XML has had many successes. I just finished writing a 400-page book in DocBook XML. It is over one megabyte of well-formed XML, and I use off-the-shelf tools to transform it into HTML, PDF, and a number of other formats. This was one of the original use cases for XML, way back in 1997 when SGML ruled the Earth and dinosaurs like ISO-8879 were gospel. It works; I love it; I recommend it for any serious content creator.

The other apparent success of XML is the rise of syndicated feeds, in a range of XML vocabularies like CDF, RSS, and now Atom. There are feed directories; there are feed search engines; there are feed validators. Every major blogging tool -- from freeware like Blogger to commercial software like Movable Type to open source software like WordPress -- every tool publishes at least one of these XML formats.

Syndicated feeds are wildly popular, but they're not a success for XML. XML on the Web has failed: miserably, utterly, and completely.

The Primacy of HTTP

What's the main strength of XML for publishers? Publish in any character encoding. I use ASCII, you use Big-5 (Chinese), he uses EUC-KR (Korean). XML handles them all. Just declare your encoding at the top of your feed, like this:

<?xml version="1.0" encoding="koi8-r"?>

But not quite. That's the way it works when an XML document is stored on disk. But HTTP has its own method of determining character encoding, that looks like this:

Content-Type: text/xml; charset="koi8-r"

So if we're serving XML over HTTP, suddenly we have two places to look for the character encoding. Not a problem if they're both the same, but what if they're not? The answer is simple and universal: when an XML document is served over HTTP, HTTP's method always wins. The XML specification even admits this, in appendix F:

When multiple sources of information are available, their relative priority and the preferred method of handling conflict should be specified as part of the higher-level protocol used to deliver XML. In particular, please refer to [IETF RFC 3023] or its successor, which defines the text/xml and application/xml MIME types and provides some useful guidance.

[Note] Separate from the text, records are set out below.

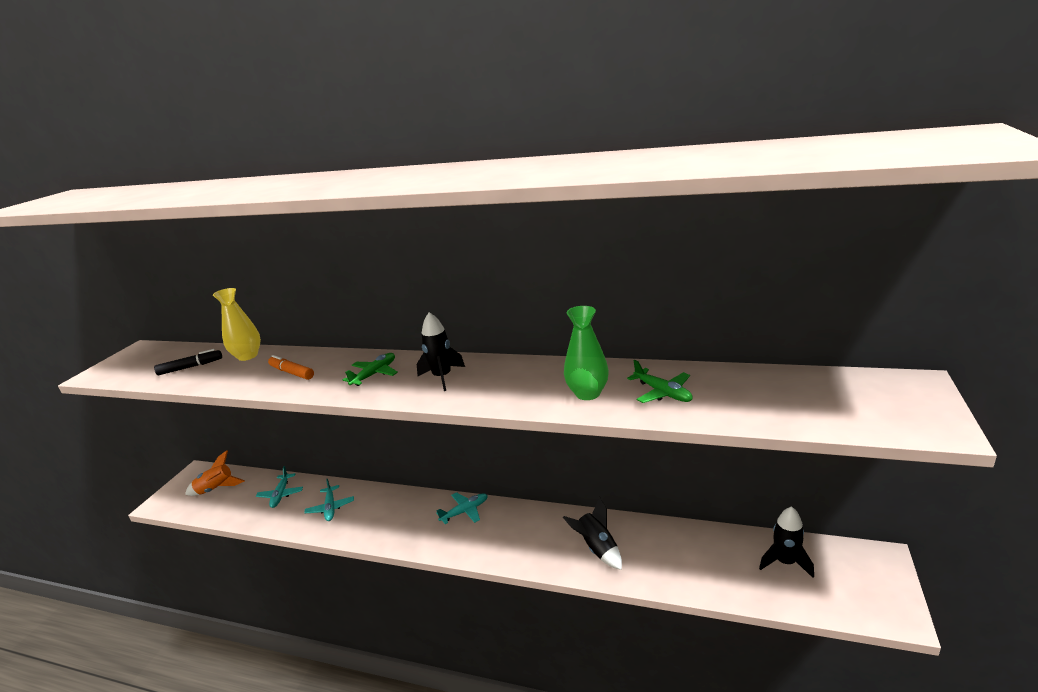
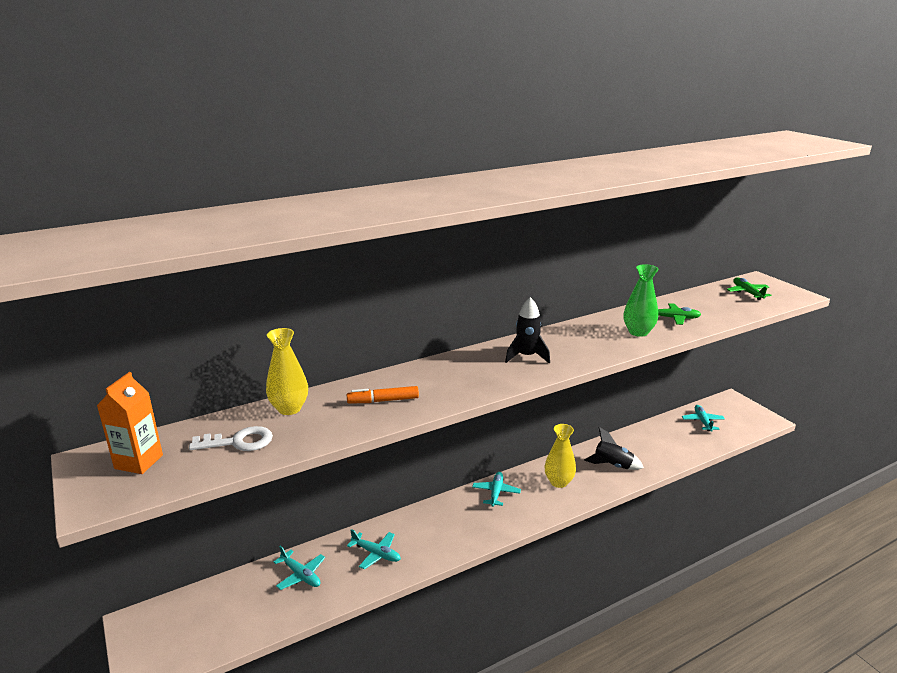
camera: 50 degrees left, 0 degrees up
(145, 359) = (139, 462): none -> orange carton
(190, 367) = (239, 442): black marker -> white key
(216, 489) = (204, 616): orange rocket -> none
(374, 374) = (467, 374): green plane -> green plane (747, 293)
(525, 533) = (558, 482): none -> yellow vase
(785, 562) = (702, 421): black rocket -> turquoise plane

But wait, there's more. In both HTTP and XML, the encoding declaration is optional. So now we run into cases where the XML file declares an encoding but the HTTP headers do not or vice-versa. This is actually very common, especially in the case of feeds. Why? Many publishing systems don't generate feeds dynamically. Instead, they generate the feed once, and then they cache it in a file (probably with a ".xml" or ".rdf" extension) and let the underlying web server actually serve it when anyone comes along and asks for it.

This is efficient, since feeds are requested over and over, and the web server is much faster at serving static files than it is at calling a script that happens to spit out a feed as output. It may also be required. Consider the case of Blogger: the publishing system is on a central server, but the feeds (and the rest of your site) are served from a completely different server. (When you make a change, Blogger regenerates all the necessary files and transfers them to your server over FTP.)

Stay with me, this is important.

So we're being efficient by caching feeds as static files. But the underlying web server doesn't know anything about the encoding preferences of one specific application, so it always serves ".xml" files without an explicit character encoding in the HTTP headers. That sounds like a good thing. It's certainly faster and less error-prone than introspecting into the XML document each time before serving it. And presumably the publishing system knows the correct character encoding, so it should have stored it in the encoding attribute in the first line of the XML document when it cached the feed. The encoding isn't getting lost, it's just stored in one place instead of another place.

So what's the problem?

Enter RFC 3023

RFC 3023 (XML Media Types) is the problem. RFC 3023 is a valiant attempt to sort out the precedence mess between HTTP and XML, while still respecting all the other software that allows the Internet to work. (More on that in a minute.) RFC 3023 is the one and only place to learn how to determine the character encoding of an XML document served over HTTP.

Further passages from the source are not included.